Improvising

Cookies from memory

Cooks love gadgets…even if we don’t really need them. In fact, we probably don’t really need most of them. Many kitchen items can do double, or even triple duty. And you can always improvise with ingredients.

Case in point: I’ve been staying with a friend for a couple of weeks, and his kitchen is, shall we say, minimally equipped. Cooking isn’t his thing, but it’s certainly mine, so I’ve had fun improvising with the available ingredients and equipment. He doesn’t have a hand mixer (and certainly no stand mixer), for instance, but he does have a blender, albeit a cheap, tiny model more suited to blending margaritas than to mixing cookie dough.

And cookies were what I was craving. I was going to make this work, dammit! Here’s the recipe for chocolate-chip oatmeal cookies–with my clever MacGyver-like moves to get ‘em done.

Ali-Gyver Chocolate Chip Oatmeal Cookies

1/4 cup plus 2 tablespoons granulated sugar

1/4 cup plus 2 tablespoons packed brown sugar

1/2 cup unsalted butter

1 teaspoon vanilla extract

1 large egg

1 1/4 cups all-purpose flour

1/2 teaspoon baking soda**

1/2 teaspoon salt

1 cup quick-cooking oats

1/2 cup dark chocolate chips (or semisweet, white chocolate, peanut butter, etc.)

1/2 cup chopped almonds (or pecans or walnuts)

1/2 cup raisins (any kind of dried fruit works here.

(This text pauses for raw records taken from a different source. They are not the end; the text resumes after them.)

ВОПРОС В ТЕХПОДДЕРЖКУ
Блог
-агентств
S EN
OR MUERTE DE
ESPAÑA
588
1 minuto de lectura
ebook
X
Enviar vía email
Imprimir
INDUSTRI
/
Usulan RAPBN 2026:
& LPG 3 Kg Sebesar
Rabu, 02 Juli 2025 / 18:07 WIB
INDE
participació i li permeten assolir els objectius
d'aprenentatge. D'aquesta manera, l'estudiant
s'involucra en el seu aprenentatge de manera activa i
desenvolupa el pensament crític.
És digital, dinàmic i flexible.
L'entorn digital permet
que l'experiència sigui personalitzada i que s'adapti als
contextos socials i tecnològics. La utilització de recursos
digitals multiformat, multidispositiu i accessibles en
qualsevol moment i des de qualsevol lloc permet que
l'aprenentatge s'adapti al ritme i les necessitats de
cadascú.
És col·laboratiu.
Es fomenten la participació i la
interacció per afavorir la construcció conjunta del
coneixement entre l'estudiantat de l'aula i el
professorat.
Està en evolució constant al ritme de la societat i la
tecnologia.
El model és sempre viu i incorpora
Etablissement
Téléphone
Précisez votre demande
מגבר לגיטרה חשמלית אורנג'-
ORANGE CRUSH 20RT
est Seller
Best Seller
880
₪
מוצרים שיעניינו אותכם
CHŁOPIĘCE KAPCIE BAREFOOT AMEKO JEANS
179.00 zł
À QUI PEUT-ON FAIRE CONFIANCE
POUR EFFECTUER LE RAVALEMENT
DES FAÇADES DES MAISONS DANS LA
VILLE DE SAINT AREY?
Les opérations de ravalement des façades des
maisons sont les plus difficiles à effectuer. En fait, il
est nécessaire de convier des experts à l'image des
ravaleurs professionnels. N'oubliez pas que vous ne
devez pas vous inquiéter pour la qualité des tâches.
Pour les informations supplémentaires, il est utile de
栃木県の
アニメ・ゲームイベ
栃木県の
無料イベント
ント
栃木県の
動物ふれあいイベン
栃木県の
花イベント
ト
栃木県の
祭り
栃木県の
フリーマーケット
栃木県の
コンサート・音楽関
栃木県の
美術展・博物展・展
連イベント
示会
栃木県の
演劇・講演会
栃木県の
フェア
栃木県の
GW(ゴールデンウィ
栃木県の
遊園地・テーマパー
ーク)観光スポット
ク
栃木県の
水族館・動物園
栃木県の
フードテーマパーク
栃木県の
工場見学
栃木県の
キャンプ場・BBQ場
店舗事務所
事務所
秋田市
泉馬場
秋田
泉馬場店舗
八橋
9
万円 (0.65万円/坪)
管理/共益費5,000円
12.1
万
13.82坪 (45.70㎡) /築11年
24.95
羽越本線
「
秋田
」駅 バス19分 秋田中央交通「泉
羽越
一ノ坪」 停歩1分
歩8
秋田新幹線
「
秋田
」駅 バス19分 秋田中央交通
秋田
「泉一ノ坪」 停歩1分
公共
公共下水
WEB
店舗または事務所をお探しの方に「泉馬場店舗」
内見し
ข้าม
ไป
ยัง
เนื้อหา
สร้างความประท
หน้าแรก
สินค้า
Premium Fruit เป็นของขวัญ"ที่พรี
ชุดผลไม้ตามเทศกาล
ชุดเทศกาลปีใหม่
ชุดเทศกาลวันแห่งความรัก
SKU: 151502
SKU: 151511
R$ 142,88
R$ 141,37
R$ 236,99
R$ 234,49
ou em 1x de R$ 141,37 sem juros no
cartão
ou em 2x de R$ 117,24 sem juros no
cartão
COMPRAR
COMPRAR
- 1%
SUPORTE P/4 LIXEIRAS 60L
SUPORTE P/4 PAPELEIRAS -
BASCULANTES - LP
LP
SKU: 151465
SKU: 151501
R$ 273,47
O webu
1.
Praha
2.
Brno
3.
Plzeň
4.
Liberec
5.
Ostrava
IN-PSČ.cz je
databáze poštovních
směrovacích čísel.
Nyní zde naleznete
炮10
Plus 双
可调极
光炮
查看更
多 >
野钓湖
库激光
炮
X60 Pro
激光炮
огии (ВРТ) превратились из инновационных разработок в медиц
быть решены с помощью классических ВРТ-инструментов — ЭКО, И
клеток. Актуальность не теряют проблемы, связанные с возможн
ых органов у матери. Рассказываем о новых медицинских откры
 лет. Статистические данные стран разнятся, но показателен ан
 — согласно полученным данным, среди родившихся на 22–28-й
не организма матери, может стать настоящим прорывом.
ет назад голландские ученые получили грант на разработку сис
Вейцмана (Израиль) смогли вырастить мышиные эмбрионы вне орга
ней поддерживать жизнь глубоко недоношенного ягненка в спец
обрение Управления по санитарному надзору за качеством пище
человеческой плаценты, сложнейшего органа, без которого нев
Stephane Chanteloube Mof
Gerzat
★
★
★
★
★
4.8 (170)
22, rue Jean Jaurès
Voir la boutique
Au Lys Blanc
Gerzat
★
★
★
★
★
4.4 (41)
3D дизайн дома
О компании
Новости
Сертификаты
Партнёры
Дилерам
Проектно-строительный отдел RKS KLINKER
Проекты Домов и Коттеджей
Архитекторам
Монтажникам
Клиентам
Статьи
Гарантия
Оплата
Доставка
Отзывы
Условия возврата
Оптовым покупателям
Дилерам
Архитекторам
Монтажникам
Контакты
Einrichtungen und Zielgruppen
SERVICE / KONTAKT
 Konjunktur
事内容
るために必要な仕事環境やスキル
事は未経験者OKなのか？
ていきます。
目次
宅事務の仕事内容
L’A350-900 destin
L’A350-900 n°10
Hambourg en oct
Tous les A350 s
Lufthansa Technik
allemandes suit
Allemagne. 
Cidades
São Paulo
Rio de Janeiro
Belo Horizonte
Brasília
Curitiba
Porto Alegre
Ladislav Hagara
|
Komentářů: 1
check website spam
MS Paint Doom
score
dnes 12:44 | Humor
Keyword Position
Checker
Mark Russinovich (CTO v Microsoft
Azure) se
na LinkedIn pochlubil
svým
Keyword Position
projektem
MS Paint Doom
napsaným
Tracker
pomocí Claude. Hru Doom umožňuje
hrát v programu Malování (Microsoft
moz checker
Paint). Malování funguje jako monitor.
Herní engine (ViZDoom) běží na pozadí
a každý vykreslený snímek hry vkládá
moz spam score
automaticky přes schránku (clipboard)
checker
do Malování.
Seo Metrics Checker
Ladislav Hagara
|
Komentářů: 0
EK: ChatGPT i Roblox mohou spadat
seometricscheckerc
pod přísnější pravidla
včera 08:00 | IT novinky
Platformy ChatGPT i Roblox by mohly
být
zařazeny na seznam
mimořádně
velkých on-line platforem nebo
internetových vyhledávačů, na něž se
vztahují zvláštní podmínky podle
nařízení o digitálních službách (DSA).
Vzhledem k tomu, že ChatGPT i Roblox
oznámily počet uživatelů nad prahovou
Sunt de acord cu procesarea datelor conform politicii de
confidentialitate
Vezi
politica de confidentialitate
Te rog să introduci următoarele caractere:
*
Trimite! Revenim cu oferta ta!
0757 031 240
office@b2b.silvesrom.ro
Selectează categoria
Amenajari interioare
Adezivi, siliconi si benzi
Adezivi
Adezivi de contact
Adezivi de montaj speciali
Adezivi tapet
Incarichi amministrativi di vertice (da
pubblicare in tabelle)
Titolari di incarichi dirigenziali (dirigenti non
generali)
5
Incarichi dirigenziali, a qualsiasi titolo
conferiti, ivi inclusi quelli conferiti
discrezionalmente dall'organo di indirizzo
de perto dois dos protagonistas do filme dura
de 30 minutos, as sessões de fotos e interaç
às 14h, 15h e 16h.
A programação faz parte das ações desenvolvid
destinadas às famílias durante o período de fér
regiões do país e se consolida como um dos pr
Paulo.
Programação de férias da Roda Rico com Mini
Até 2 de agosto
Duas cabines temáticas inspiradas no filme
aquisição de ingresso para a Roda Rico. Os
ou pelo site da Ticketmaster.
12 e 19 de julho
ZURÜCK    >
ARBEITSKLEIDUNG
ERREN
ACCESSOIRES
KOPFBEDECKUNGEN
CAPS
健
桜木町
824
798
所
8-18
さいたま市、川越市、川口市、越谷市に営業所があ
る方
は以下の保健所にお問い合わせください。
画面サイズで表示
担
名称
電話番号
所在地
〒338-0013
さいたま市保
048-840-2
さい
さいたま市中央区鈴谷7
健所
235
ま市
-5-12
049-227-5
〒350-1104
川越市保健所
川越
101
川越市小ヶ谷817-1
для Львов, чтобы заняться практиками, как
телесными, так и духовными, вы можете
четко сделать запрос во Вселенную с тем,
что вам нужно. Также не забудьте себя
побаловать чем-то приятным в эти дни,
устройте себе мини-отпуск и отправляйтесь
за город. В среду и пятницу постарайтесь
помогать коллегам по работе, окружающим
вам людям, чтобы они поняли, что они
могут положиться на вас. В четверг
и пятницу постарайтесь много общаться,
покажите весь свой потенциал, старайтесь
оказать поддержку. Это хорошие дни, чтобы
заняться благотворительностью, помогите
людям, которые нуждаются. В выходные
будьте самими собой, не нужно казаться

I’ve used dried figs, golden raisins, dried cherries, dried cranberries, even dried marionberries)

1. Preheat oven to 350 degrees.

2. Combine first 5 ingredients in a large bowl; beat with a mixer*** until smooth. Combine flour through salt, stirring with a whisk. Stir in oatmeal. Stir in chips, nuts, and raisins. Drop dough by level teaspoonfuls onto 2 baking sheets covered with parchment paper (or sprayed with nonstick spray). Bake for 15 minutes; let cool on pans 2 minutes. Remove to wire racks to cool. Yield: 2 dozen.

(Adapted from the New York Marathon Cookbook.)

* MacGyver move #1: there was not granulated sugar in the house, but there were packets of Sugar in the Raw. That stuff is too chunky to use as is, so I whirled in the blender for a 30 seconds to achieve a fine, granulated-like texture.

**MacGyver move #2: couldn’t find baking soda, but there was a new container of baking powder. I used 1/2 teaspoon of that and the cookies tasted fine, but came out taller than usual (see photo above).

*** MacGyver move #3: As noted, there was not mixer in the house, and the blender was a tiny, flimsy model. I used the blender to cream the wet ingredients (step 1), then stirred them into the dry, ultimately using my hands to combine everything. It came together just fine.